By Dr. Henry Johnson, vice president and medical director, Midas+, A Xerox Company
When I talk to clients about big data and analytics, their concerns and questions basically come down to this: how can their hospitals wade through a sea of information about patients and practices to find the best value?
Yes, there is more data being generated than ever. The challenge – and opportunity – is to take that data and, with the help of analytics, turn it into something actionable that doesn’t just describe a particular situation, but also provides information that can predict an outcome or trend, and give guidance on what to do if certain issues arise. For example, big data could be used to analyze the number of times you’ve visited the doctor over the past year and your symptoms, and then predict when you’re most susceptible to catching the flu so you can take necessary precautions to avoid getting sick.
Deriving value out of big data is especially critical in the following areas for healthcare providers, and solutions are needed now more than ever:
- Financial/quality data, all tied to value-based purchasing, which holds healthcare providers accountable for both the cost and quality of care they provide. Healthcare providers need to monitor this almost in real time so they can respond quickly to events.
- Patient safety and actionable quality information—not just tied to improving in-patient care and assessing physician performance, but also aimed at goals such as reducing readmission rates with better monitoring of in-home aftercare.
- Federal/state requirements and compliance. This includes anticipating trends so that there are no surprises when reporting time rolls around.
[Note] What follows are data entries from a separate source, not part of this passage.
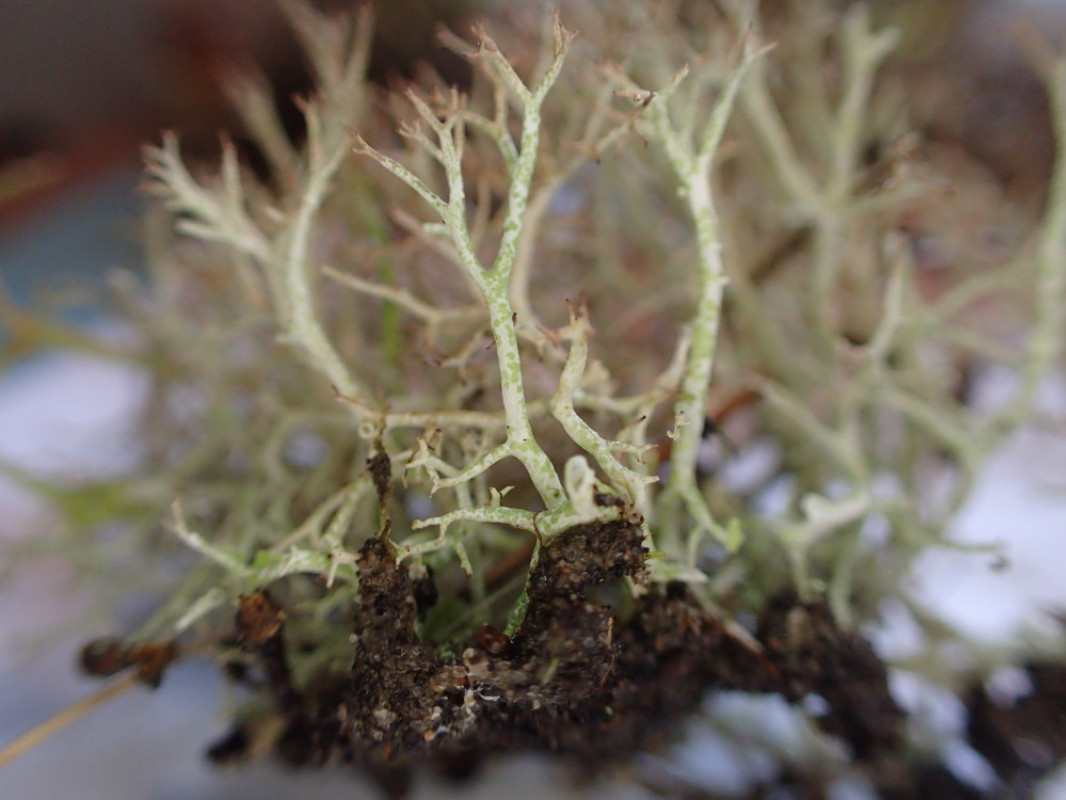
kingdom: Fungi
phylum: Ascomycota
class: Lecanoromycetes
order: Lecanorales
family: Cladoniaceae
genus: Cladonia
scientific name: Cladonia rangiformis
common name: spættet bægerlav
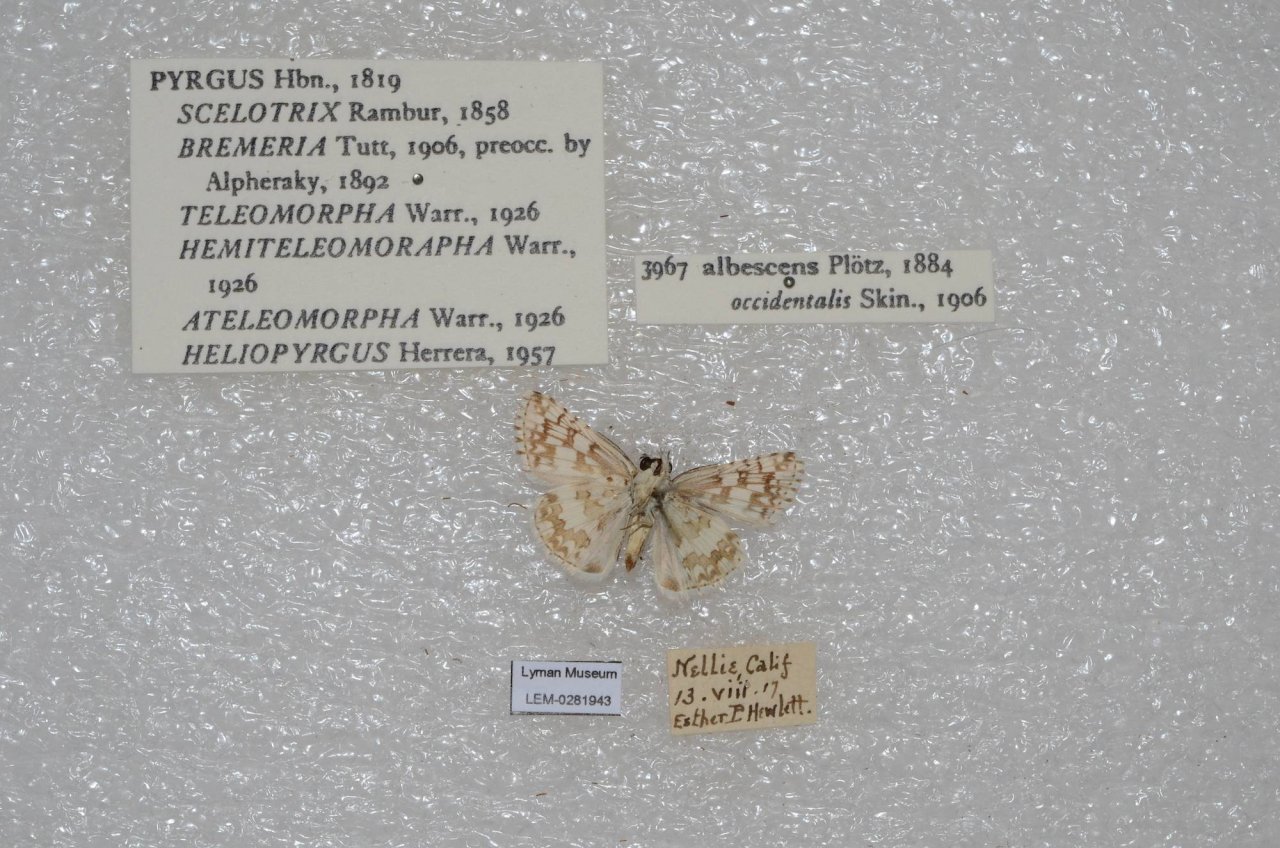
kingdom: Animalia
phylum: Arthropoda
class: Insecta
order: Lepidoptera
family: Hesperiidae
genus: Pyrgus
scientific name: Pyrgus communis
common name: White Checkered-Skipper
Nearly all the major players in the healthcare industry are finally realizing the true power of analytics as a way to boost the value they provide to patients, while gaining more value from their infrastructure and internal processes.
Innovation will carry the future of healthcare, and data analytics is an integral part of the transformation strategy that will help the healthcare industry reach its number one goal: zero defects. That’s a tough goal to achieve considering factors such as human error and problems with added layers of bureaucracy. But value-driven data analytics can get hospitals closer to that goal by giving providers something to look at (easily accessible information), something to follow (predictive and prescriptive recommendations) and something that is actionable (a plan with measurable results).